NEW YORK, Sept. 12, 2013 (GLOBE NEWSWIRE) -- NeoStem, Inc. (Nasdaq:NBS) ("NeoStem" or the "Company"), a leader in the emerging cellular therapy industry, today announced that it has received an award under the Small Business Innovative Research Program ("SBIR") of $147,765 for the "Development of Adult Pluripotent Very Small Embryonic Like (VSEL) Stem Cells to Treat Skin Wounds in Scleroderma" from the National Institutes of Health, National Institute of Arthritis and Musculoskeletal and Skin Diseases ("NIH-NIAMS"). This award will fund studies to investigate the potential of very small embryonic-like stem cells ("VSELs™") in treating difficult to heal wounds in an animal model of scleroderma. The grant will support research to be headed by Denis O. Rodgerson, Ph.D., Director of Grants and Academic Liaison of NeoStem, and Dr. Vincent Falanga, M.D., The Barbara A. Gilchrest Professor of Dermatology and Professor of Biochemistry at the Boston University School of Medicine.

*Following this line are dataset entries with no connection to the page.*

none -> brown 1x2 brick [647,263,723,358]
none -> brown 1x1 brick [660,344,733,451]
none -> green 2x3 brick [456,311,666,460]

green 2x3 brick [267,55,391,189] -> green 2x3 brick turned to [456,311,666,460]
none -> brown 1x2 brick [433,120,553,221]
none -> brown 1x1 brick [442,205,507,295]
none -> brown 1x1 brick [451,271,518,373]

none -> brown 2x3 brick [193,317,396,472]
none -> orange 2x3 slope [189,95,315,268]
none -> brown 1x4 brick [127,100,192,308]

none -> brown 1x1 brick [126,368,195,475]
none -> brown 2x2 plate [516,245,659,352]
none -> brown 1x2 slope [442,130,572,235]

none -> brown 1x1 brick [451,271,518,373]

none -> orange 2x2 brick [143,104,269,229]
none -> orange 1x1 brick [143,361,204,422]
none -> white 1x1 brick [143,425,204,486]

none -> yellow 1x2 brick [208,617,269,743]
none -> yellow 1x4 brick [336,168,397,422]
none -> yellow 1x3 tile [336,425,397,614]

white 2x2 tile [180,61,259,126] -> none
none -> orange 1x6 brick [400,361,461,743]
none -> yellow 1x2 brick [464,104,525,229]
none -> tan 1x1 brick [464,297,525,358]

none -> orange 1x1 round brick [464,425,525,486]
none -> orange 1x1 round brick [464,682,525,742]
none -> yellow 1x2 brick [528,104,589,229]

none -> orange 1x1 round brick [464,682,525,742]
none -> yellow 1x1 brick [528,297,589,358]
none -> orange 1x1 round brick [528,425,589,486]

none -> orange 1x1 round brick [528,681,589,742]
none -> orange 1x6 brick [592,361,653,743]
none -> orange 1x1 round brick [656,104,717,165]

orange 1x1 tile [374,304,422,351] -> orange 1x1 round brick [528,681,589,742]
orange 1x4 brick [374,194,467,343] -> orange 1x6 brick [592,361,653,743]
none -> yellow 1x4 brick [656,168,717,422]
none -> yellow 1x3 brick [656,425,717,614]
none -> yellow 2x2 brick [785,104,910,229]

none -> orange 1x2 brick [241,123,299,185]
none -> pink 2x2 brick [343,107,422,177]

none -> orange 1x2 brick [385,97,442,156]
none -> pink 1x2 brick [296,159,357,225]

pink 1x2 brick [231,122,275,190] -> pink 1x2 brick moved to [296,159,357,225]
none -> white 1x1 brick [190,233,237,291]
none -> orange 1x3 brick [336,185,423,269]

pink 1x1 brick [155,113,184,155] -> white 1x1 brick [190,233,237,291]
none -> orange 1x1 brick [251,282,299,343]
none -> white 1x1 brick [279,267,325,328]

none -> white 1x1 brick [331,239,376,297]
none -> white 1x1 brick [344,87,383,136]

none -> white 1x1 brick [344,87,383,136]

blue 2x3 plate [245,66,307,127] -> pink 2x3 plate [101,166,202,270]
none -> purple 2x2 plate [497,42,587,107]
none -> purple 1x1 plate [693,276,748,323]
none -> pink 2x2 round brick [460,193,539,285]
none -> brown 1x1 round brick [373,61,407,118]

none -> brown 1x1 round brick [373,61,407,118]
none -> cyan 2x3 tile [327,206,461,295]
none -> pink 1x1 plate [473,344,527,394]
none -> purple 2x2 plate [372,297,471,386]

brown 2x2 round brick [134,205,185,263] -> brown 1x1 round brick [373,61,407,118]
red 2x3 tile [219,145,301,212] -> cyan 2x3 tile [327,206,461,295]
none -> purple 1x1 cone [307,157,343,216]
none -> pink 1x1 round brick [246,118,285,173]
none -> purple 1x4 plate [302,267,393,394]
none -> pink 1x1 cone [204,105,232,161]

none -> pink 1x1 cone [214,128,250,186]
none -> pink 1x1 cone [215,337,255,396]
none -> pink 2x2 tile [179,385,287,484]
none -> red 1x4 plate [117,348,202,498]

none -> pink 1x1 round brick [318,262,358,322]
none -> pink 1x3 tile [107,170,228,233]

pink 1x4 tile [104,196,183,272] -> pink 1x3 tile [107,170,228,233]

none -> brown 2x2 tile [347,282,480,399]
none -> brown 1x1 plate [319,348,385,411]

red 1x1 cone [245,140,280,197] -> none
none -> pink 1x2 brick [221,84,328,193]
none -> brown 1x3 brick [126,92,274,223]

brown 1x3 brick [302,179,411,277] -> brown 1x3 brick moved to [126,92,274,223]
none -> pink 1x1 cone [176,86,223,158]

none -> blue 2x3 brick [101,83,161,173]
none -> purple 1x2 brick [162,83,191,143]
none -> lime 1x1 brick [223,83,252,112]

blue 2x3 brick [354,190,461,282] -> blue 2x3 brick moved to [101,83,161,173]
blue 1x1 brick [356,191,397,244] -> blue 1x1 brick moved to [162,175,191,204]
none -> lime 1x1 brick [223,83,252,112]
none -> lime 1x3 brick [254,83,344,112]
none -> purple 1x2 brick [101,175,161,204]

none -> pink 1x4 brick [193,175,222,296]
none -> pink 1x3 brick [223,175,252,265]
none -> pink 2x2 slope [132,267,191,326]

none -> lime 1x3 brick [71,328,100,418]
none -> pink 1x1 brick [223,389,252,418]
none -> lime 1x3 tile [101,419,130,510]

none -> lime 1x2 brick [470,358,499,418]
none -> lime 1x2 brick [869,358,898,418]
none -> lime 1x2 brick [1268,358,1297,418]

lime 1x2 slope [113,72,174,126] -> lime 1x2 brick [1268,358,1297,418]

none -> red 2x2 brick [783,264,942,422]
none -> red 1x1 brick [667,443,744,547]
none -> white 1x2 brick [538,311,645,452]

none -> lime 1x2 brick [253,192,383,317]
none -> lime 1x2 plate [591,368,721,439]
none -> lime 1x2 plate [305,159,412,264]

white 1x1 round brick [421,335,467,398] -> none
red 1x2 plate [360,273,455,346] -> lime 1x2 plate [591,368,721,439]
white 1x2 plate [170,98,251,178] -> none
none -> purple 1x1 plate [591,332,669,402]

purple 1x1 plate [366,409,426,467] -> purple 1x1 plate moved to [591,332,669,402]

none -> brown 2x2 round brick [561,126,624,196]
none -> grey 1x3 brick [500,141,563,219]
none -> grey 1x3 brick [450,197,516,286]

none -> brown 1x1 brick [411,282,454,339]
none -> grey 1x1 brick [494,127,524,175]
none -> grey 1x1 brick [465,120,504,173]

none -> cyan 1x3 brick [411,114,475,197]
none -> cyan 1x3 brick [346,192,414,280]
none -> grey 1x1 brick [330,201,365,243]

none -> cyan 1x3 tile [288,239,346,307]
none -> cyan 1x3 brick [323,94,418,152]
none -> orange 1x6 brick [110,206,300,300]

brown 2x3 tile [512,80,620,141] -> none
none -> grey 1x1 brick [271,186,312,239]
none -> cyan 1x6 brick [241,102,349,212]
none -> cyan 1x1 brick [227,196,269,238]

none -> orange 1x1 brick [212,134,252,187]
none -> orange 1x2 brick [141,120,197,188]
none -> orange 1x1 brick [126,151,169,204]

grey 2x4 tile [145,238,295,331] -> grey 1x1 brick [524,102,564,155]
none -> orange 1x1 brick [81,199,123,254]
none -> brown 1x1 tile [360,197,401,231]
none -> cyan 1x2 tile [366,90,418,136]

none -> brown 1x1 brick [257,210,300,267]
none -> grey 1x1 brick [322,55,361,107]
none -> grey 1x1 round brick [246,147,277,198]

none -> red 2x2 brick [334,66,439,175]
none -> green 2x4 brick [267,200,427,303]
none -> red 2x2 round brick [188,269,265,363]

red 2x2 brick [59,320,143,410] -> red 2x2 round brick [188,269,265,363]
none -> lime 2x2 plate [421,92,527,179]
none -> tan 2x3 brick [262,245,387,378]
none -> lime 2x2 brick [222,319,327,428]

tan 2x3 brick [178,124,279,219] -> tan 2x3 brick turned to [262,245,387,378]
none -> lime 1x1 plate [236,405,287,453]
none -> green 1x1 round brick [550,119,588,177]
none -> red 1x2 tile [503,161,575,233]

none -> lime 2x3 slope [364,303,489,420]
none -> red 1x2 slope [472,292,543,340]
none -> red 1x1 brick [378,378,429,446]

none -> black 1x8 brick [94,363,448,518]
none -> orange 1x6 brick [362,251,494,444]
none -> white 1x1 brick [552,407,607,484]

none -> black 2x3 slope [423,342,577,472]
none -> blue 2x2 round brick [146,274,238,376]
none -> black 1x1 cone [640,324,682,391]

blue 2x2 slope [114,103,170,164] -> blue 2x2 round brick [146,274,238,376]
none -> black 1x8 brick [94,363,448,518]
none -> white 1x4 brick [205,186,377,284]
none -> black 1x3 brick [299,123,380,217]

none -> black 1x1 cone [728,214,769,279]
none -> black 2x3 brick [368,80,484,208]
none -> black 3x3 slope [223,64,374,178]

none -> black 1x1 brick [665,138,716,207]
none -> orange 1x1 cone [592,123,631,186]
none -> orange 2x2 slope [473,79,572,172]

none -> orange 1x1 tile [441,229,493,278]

The study will employ the tight skin ("Tsk") mouse to test the potential wound healing capabilities of autologous VSELs™ in treating difficult to heal skin ulcers in this disease. The Tsk mouse carries a heterogeneous mutation for the fibrillin-1 gene and rapidly exhibits the characteristic tight and thickened skin phenotype of scleroderma patients. Depending on the results of the study, the Company may qualify for up to an additional $1.5 million phase 2 grant for the indication from NIH-NIAMS.
Over 300,000 people in the United States live with scleroderma, an autoimmune, connective tissue disorder which causes fibrosis of the skin and internal organs. Patients with scleroderma have an overproduction of extracellular matrix, and type 1 and 3 collagen. The disease involves vascular breakdown where the blood vessels in the skin degenerate and are replaced by collagen to form fibrotic tissue. The sclerotic tissue can also lead to digital ischemia and ulcers. Because of the vasculopathy, there is diminished blood supply to the lesion making the ulcers difficult to heal, prone to infection and possible progression to gangrene can occur that requires amputation. The ischemic ulcers are frequent, painful, and cause significant morbidity. There is presently no effective treatment of scleroderma or the ischemic ulcers.